Why do you use so many products from Kuraray Noritake Dental Inc.?

I simply like products from Japanese companies. They stand for quality, integrity and clinical relevance. Japanese people seem to be deeply committed to the company they work for and to their work, pay attention to every detail and try to deliver the best outcomes possible. This attitude is reflected in Kuraray’s mission “For people and the planet—to achieve what no one else can.”, and it is reflected in the products of the company as well. They offer the properties I need to deliver high-quality dental treatments.

You said that making your life easier and more predictable is the main reason for you to opt for universal materials. Please explain.

In the first place, using fewer products and components that are easy and quick in their application allows me to get a grip on costs. With fewer steps and fewer bottles, shortened application times and standardized workflows, the time a patient needs to sit in the chair is reduced, which allows me to save the most valuable factor in the office: my time.
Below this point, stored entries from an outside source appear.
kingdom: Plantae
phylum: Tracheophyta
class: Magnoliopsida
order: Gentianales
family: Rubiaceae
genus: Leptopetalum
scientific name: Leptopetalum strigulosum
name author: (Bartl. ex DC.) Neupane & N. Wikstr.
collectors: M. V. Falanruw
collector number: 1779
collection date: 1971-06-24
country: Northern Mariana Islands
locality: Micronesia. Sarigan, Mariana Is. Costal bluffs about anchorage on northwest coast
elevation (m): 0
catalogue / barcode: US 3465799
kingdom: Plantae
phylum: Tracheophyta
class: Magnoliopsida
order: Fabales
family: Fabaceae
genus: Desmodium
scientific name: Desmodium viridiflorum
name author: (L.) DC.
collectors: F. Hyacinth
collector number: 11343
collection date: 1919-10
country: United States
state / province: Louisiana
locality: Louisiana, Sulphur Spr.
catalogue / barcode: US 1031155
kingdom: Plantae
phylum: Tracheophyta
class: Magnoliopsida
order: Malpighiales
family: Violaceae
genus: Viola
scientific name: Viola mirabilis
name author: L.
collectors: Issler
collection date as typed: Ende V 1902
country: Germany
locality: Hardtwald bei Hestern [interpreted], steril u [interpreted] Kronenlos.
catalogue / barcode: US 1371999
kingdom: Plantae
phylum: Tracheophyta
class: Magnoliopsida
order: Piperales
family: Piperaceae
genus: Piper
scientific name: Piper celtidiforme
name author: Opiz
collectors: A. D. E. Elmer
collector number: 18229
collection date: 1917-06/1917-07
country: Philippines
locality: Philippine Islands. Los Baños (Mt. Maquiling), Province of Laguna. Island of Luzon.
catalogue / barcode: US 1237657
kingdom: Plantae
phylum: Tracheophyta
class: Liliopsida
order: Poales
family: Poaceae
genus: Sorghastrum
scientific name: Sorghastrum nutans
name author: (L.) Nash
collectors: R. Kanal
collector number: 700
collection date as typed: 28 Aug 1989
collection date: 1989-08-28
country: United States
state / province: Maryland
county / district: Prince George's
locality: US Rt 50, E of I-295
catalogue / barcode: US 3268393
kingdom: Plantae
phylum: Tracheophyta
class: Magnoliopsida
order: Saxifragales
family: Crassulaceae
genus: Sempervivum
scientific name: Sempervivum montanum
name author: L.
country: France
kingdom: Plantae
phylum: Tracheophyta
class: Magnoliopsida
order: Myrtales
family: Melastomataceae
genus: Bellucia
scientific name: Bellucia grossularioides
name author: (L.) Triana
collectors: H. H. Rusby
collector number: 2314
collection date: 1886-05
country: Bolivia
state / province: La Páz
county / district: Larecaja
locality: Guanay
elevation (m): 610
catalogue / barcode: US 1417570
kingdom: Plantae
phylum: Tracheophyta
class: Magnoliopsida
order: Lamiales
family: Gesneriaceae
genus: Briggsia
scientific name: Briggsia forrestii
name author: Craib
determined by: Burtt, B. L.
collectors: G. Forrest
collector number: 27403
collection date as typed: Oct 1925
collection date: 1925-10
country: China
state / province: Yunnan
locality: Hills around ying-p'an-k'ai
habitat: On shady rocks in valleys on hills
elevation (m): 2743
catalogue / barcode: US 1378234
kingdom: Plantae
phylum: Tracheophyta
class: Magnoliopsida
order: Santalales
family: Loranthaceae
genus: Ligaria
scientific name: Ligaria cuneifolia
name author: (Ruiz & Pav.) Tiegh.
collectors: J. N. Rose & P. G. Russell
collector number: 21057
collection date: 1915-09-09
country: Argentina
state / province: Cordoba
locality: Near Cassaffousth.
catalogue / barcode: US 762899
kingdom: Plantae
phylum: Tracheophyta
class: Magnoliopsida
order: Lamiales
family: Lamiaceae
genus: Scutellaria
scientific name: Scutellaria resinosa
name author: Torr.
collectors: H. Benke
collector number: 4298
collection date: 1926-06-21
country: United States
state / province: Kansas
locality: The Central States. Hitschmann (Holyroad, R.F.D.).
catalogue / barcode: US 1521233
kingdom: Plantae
At the same time, material storage and order management are streamlined, so that it is much easier to keep track of dates of expiry, hence saving material costs as well. And the best thing about it is that all these savings are possible without compromising treatment quality. Provided that the user is able to handle the materials properly – which is facilitated by the minimal number of steps and ease of use – the quality of the outcomes is extremely high!

Dr Devigus, we thank you for sharing your insights with us.